Stored items

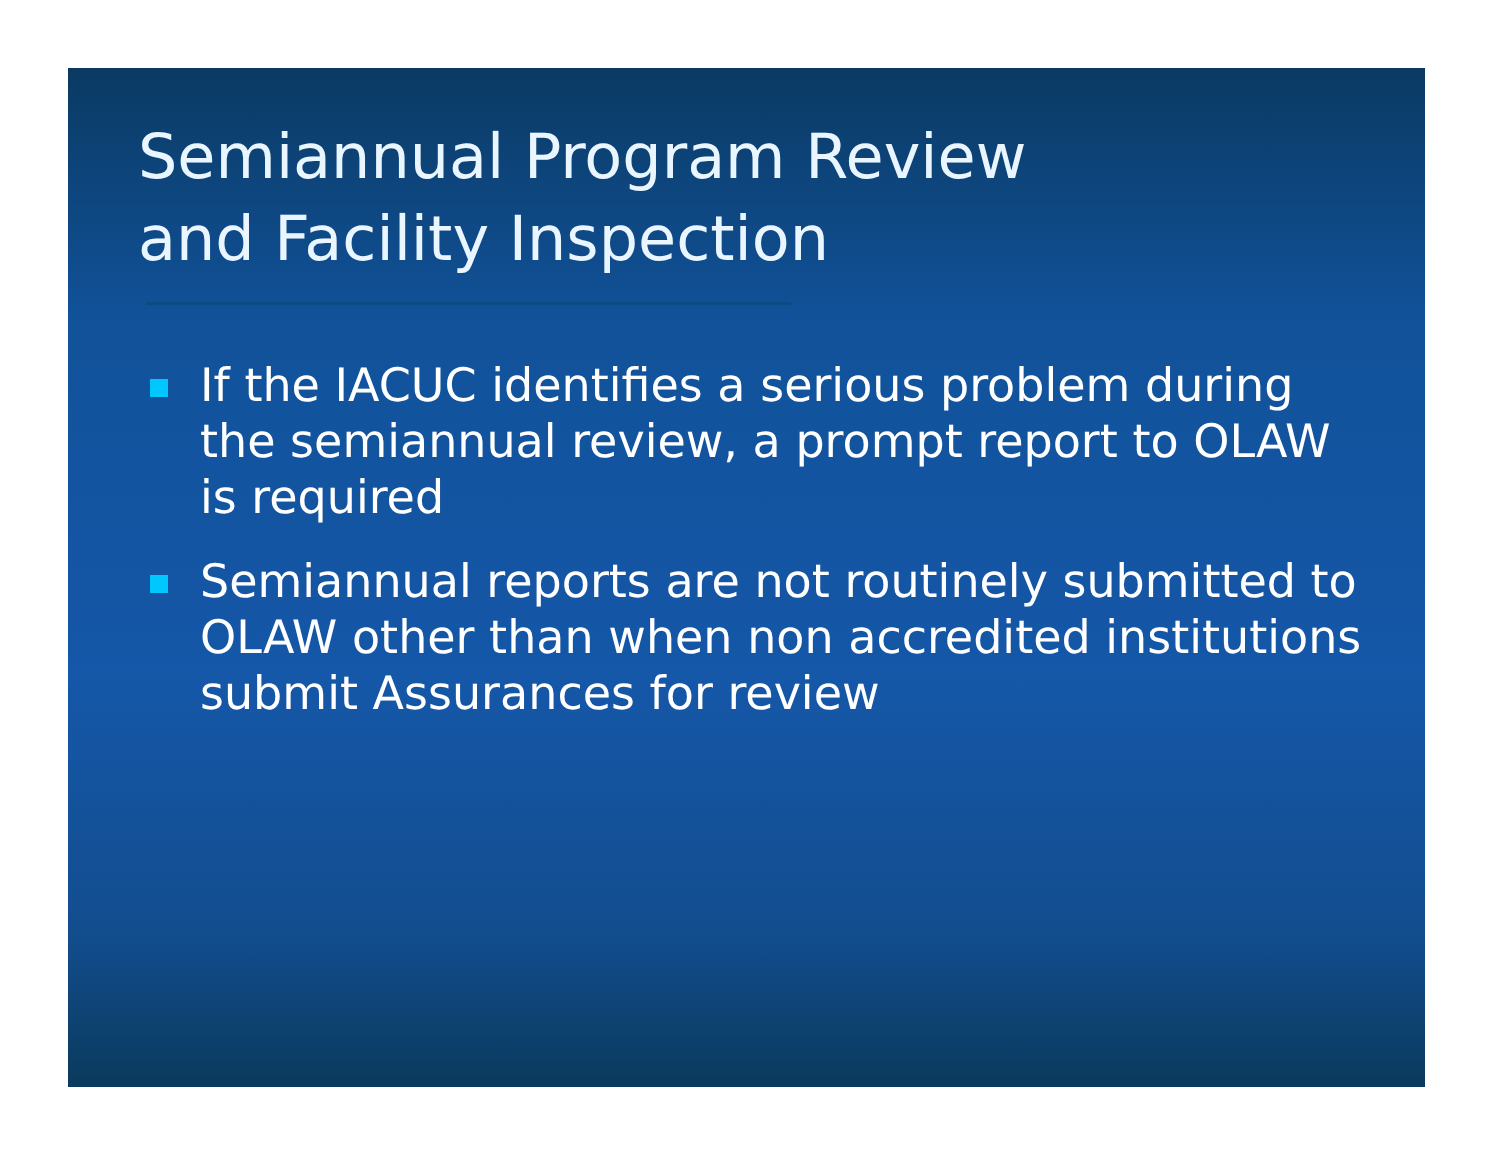Semiannual Program Review
and Facility Inspection
If the IACUC identifies a serious problem during the semiannual review, a prompt report to OLAW is required
Semiannual reports are not routinely submitted to OLAW other than when non accredited institutions submit Assurances for review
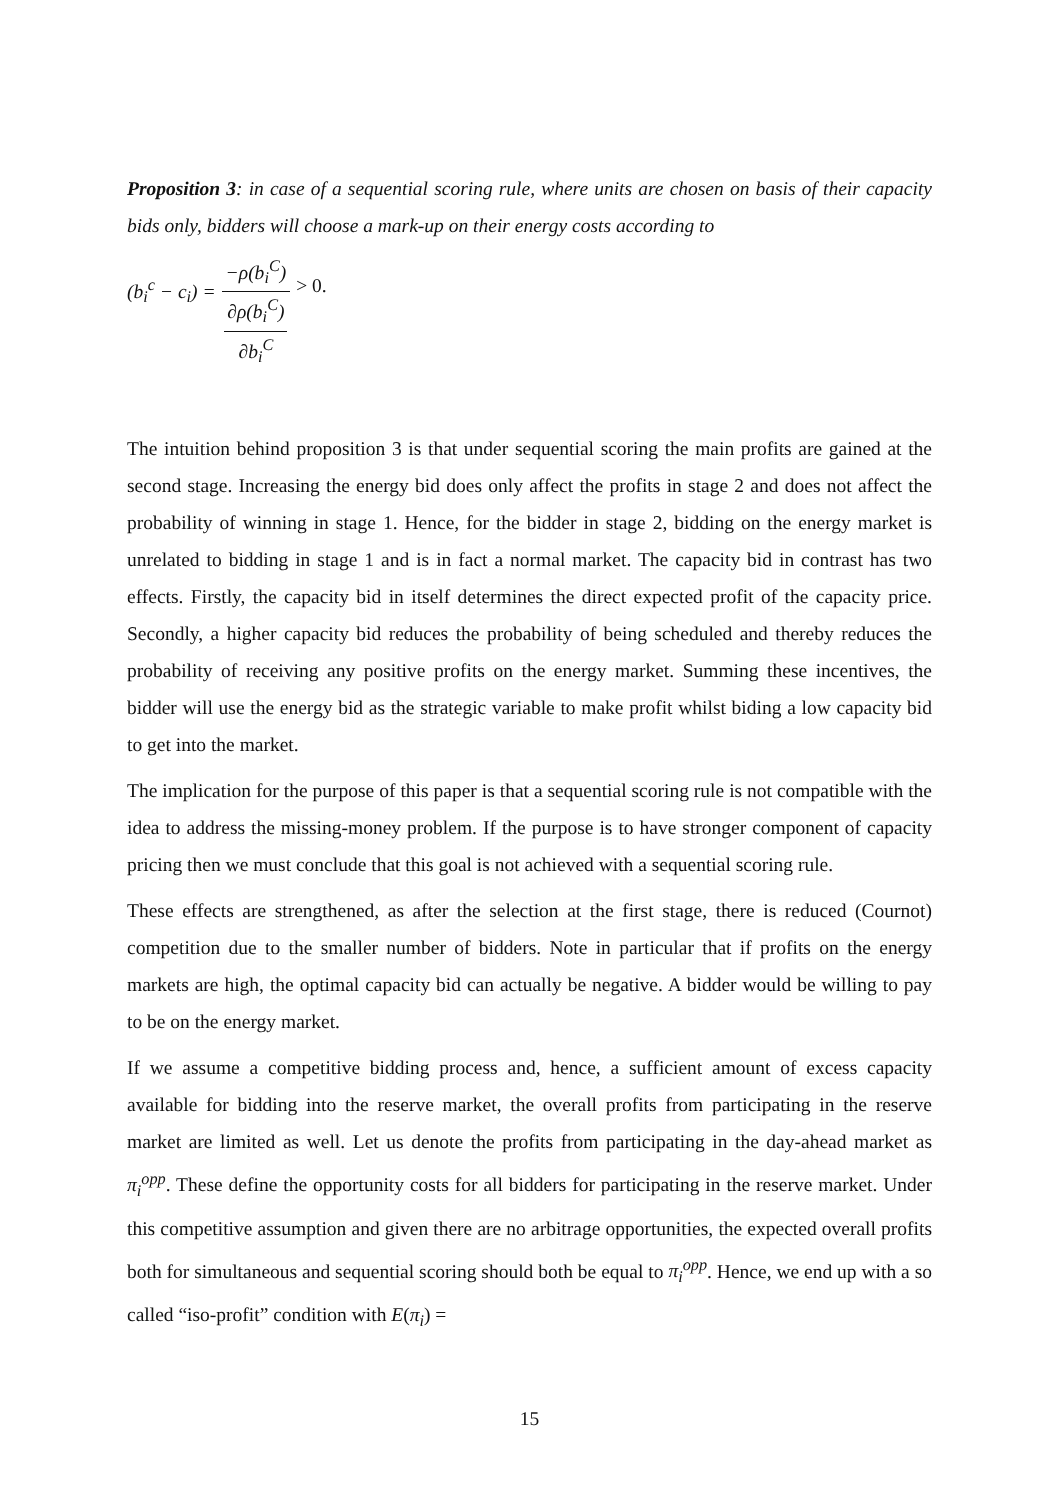Proposition 3: in case of a sequential scoring rule, where units are chosen on basis of their capacity bids only, bidders will choose a mark-up on their energy costs according to
(b<sub>i</sub><sup>c</sup> − c<sub>i</sub>) = −ρ(b<sub>i</sub><sup>C</sup>) ∂ρ(b<sub>i</sub><sup>C</sup>) ∂b<sub>i</sub><sup>C</sup> > 0.
The intuition behind proposition 3 is that under sequential scoring the main profits are gained at the second stage. Increasing the energy bid does only affect the profits in stage 2 and does not affect the probability of winning in stage 1. Hence, for the bidder in stage 2, bidding on the energy market is unrelated to bidding in stage 1 and is in fact a normal market. The capacity bid in contrast has two effects. Firstly, the capacity bid in itself determines the direct expected profit of the capacity price. Secondly, a higher capacity bid reduces the probability of being scheduled and thereby reduces the probability of receiving any positive profits on the energy market. Summing these incentives, the bidder will use the energy bid as the strategic variable to make profit whilst biding a low capacity bid to get into the market.
The implication for the purpose of this paper is that a sequential scoring rule is not compatible with the idea to address the missing-money problem. If the purpose is to have stronger component of capacity pricing then we must conclude that this goal is not achieved with a sequential scoring rule.
These effects are strengthened, as after the selection at the first stage, there is reduced (Cournot) competition due to the smaller number of bidders. Note in particular that if profits on the energy markets are high, the optimal capacity bid can actually be negative. A bidder would be willing to pay to be on the energy market.
If we assume a competitive bidding process and, hence, a sufficient amount of excess capacity available for bidding into the reserve market, the overall profits from participating in the reserve market are limited as well. Let us denote the profits from participating in the day-ahead market as π<sub>i</sub><sup>opp</sup>. These define the opportunity costs for all bidders for participating in the reserve market. Under this competitive assumption and given there are no arbitrage opportunities, the expected overall profits both for simultaneous and sequential scoring should both be equal to π<sub>i</sub><sup>opp</sup>. Hence, we end up with a so called “iso-profit” condition with E(π<sub>i</sub>) =
15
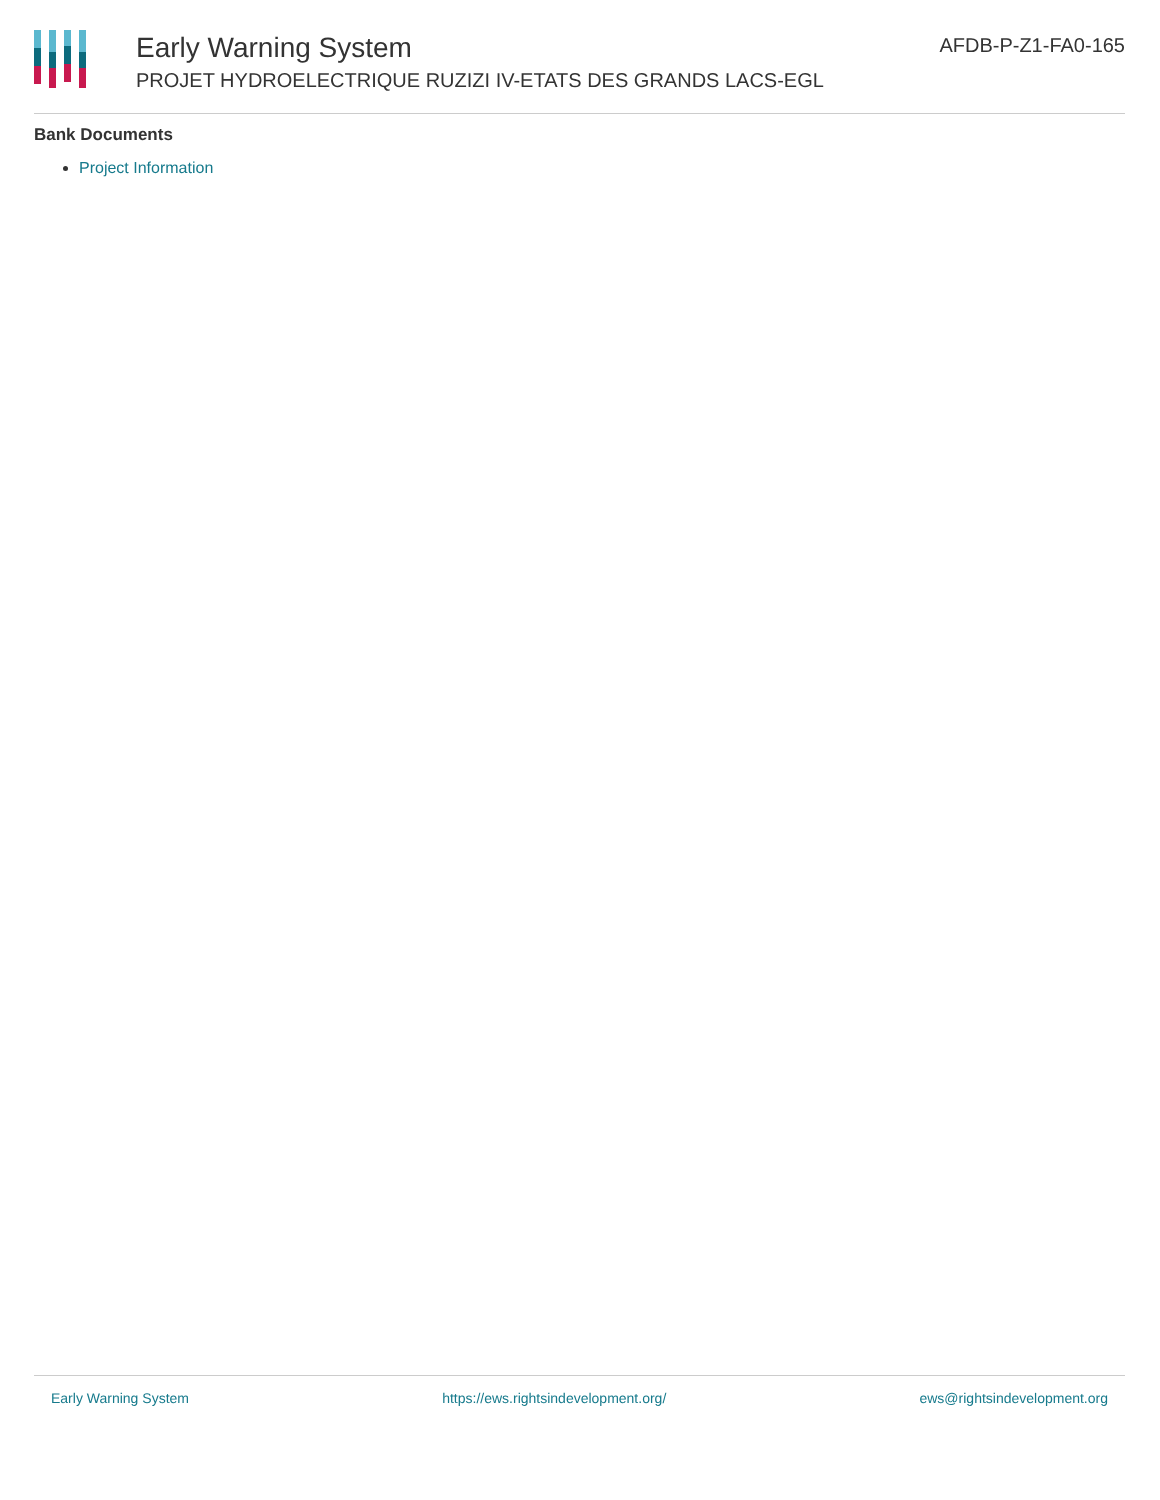Early Warning System
PROJET HYDROELECTRIQUE RUZIZI IV-ETATS DES GRANDS LACS-EGL
AFDB-P-Z1-FA0-165
Bank Documents
Project Information
Early Warning System https://ews.rightsindevelopment.org/ ews@rightsindevelopment.org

**PROBLEM**
None of the pictures belong in the copy; transcribe the rest of the data exactly.

**RESPONSE TO THIS EXERCISE**
Semiannual Program Review
and Facility Inspection
If the IACUC identifies a serious problem during the semiannual review, a prompt report to OLAW is required
Semiannual reports are not routinely submitted to OLAW other than when non accredited institutions submit Assurances for review
Proposition 3: in case of a sequential scoring rule, where units are chosen on basis of their capacity bids only, bidders will choose a mark-up on their energy costs according to
(b<sub>i</sub><sup>c</sup> − c<sub>i</sub>) = −ρ(b<sub>i</sub><sup>C</sup>) ∂ρ(b<sub>i</sub><sup>C</sup>) ∂b<sub>i</sub><sup>C</sup> > 0.
The intuition behind proposition 3 is that under sequential scoring the main profits are gained at the second stage. Increasing the energy bid does only affect the profits in stage 2 and does not affect the probability of winning in stage 1. Hence, for the bidder in stage 2, bidding on the energy market is unrelated to bidding in stage 1 and is in fact a normal market. The capacity bid in contrast has two effects. Firstly, the capacity bid in itself determines the direct expected profit of the capacity price. Secondly, a higher capacity bid reduces the probability of being scheduled and thereby reduces the probability of receiving any positive profits on the energy market. Summing these incentives, the bidder will use the energy bid as the strategic variable to make profit whilst biding a low capacity bid to get into the market.
The implication for the purpose of this paper is that a sequential scoring rule is not compatible with the idea to address the missing-money problem. If the purpose is to have stronger component of capacity pricing then we must conclude that this goal is not achieved with a sequential scoring rule.
These effects are strengthened, as after the selection at the first stage, there is reduced (Cournot) competition due to the smaller number of bidders. Note in particular that if profits on the energy markets are high, the optimal capacity bid can actually be negative. A bidder would be willing to pay to be on the energy market.
If we assume a competitive bidding process and, hence, a sufficient amount of excess capacity available for bidding into the reserve market, the overall profits from participating in the reserve market are limited as well. Let us denote the profits from participating in the day-ahead market as π<sub>i</sub><sup>opp</sup>. These define the opportunity costs for all bidders for participating in the reserve market. Under this competitive assumption and given there are no arbitrage opportunities, the expected overall profits both for simultaneous and sequential scoring should both be equal to π<sub>i</sub><sup>opp</sup>. Hence, we end up with a so called “iso-profit” condition with E(π<sub>i</sub>) =
15
Early Warning System
PROJET HYDROELECTRIQUE RUZIZI IV-ETATS DES GRANDS LACS-EGL
AFDB-P-Z1-FA0-165
Bank Documents
Project Information
Early Warning System https://ews.rightsindevelopment.org/ ews@rightsindevelopment.org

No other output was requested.